TASK TO COMPLETE — Copy every line of the data that includes the string "Úplné".

DATA FOR THE TASK —
+ + +

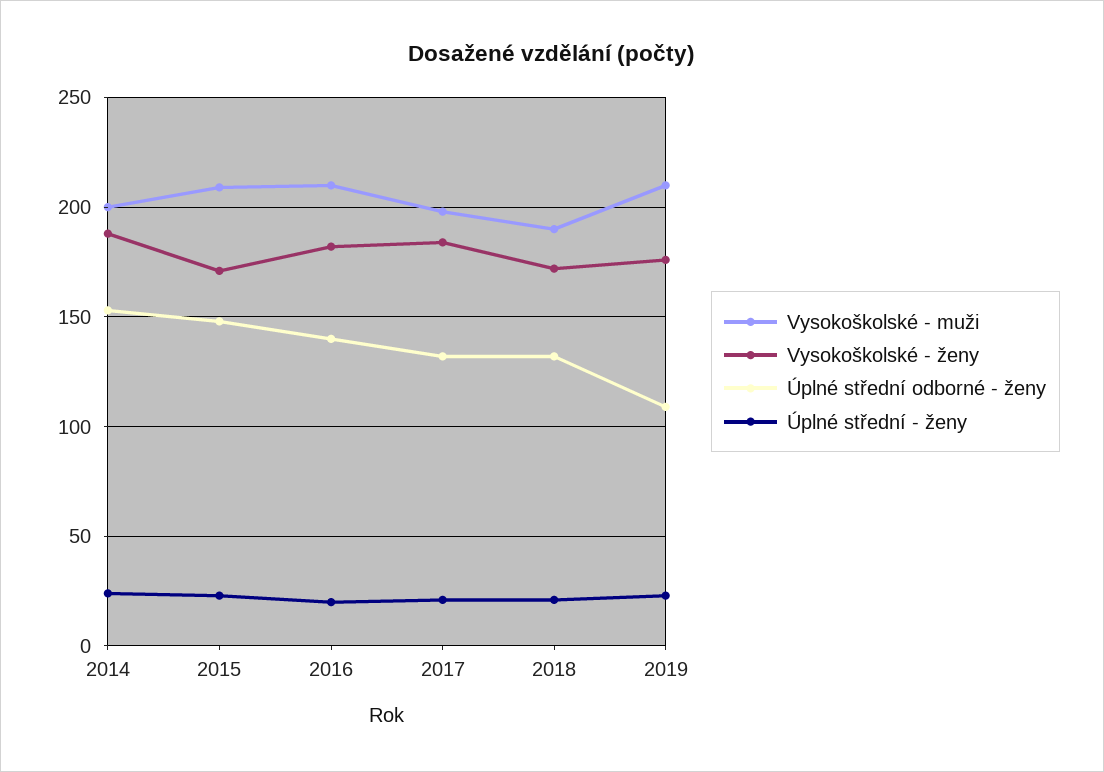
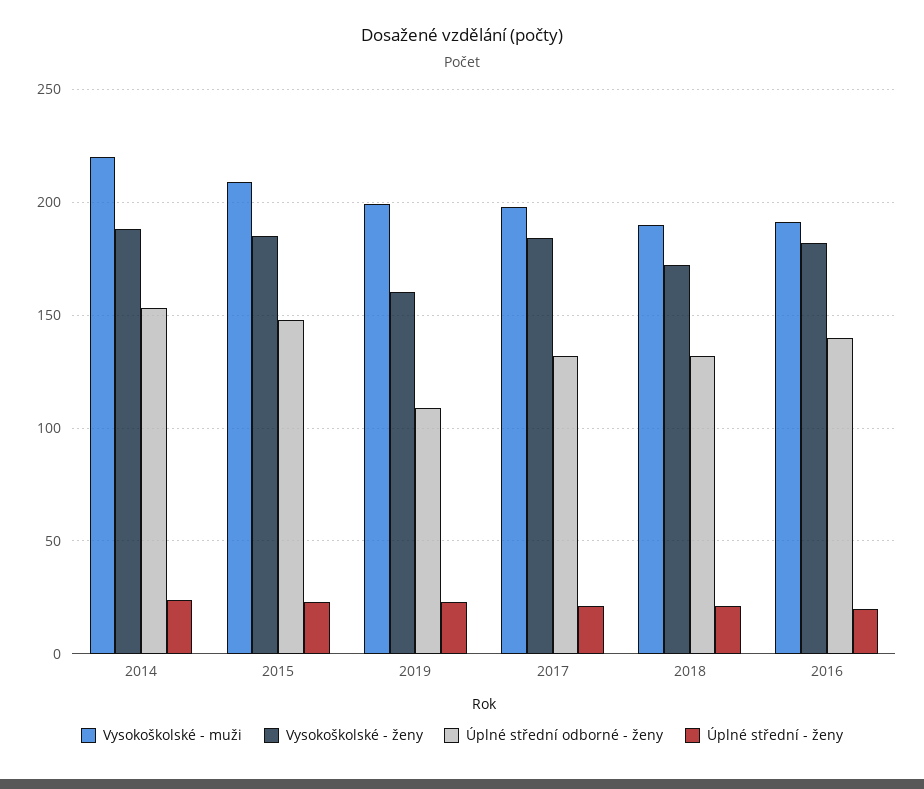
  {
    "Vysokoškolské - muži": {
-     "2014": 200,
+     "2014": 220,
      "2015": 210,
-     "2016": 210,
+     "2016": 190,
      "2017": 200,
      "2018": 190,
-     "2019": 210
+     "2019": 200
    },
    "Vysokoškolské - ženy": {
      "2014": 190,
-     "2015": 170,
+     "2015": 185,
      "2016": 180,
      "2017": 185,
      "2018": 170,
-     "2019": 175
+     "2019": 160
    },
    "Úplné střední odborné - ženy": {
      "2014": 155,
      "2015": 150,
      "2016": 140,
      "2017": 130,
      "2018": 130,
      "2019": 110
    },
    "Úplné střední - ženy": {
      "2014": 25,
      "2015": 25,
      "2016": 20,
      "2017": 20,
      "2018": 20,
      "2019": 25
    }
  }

+ + +

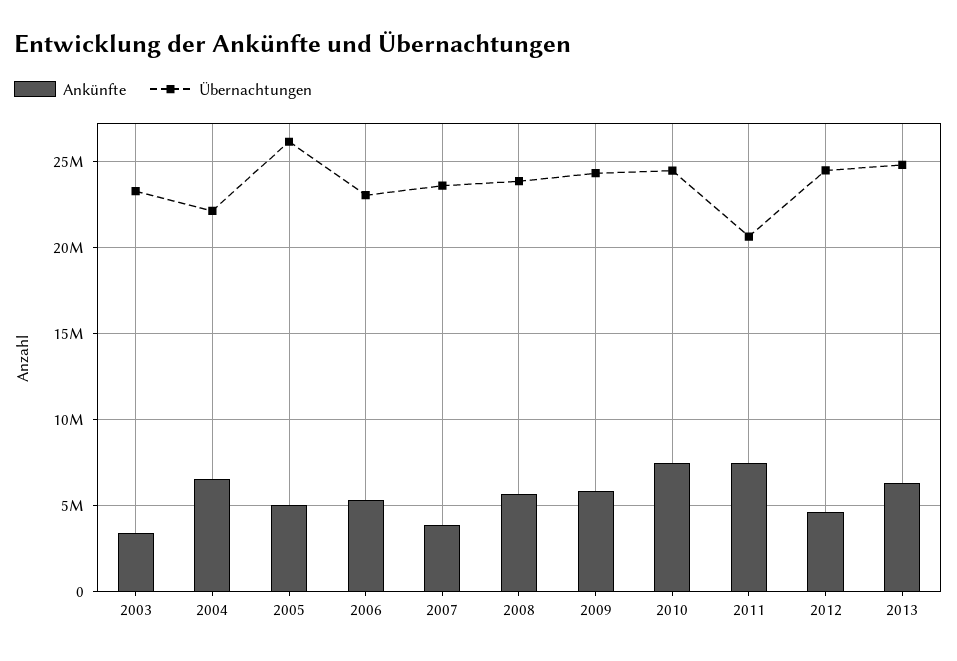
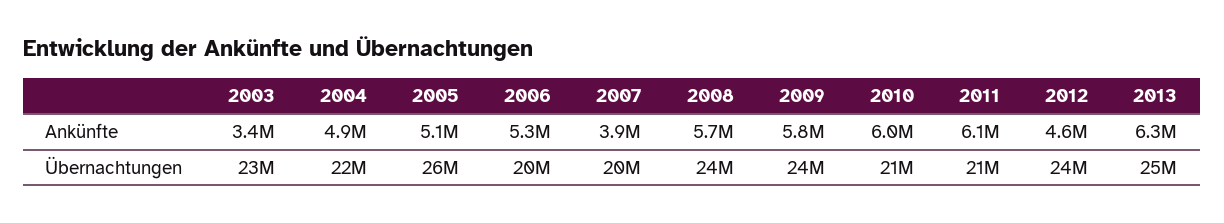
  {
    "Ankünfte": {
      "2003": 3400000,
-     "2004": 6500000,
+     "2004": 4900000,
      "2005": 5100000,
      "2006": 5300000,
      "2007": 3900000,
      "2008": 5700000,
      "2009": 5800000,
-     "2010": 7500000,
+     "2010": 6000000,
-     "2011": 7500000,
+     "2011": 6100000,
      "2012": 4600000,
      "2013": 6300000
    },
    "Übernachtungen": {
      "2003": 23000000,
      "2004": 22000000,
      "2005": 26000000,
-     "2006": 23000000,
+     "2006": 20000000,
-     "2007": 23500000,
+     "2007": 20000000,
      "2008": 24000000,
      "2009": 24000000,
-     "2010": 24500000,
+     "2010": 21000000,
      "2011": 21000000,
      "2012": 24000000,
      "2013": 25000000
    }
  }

+ + +

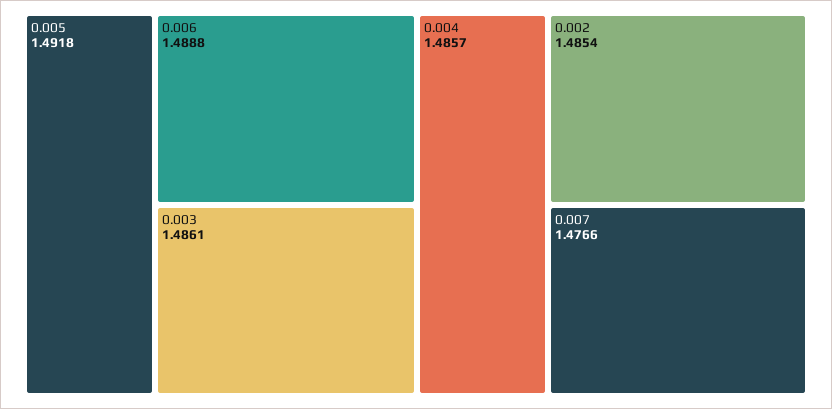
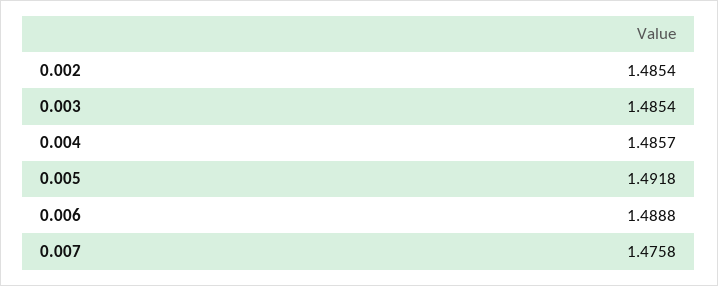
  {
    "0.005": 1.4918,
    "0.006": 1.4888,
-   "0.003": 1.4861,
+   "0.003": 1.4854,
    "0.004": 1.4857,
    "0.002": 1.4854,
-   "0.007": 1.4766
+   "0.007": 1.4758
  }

+ + +

RESPONSE TO THIS EXERCISE —
    "Úplné střední odborné - ženy": {
    "Úplné střední - ženy": {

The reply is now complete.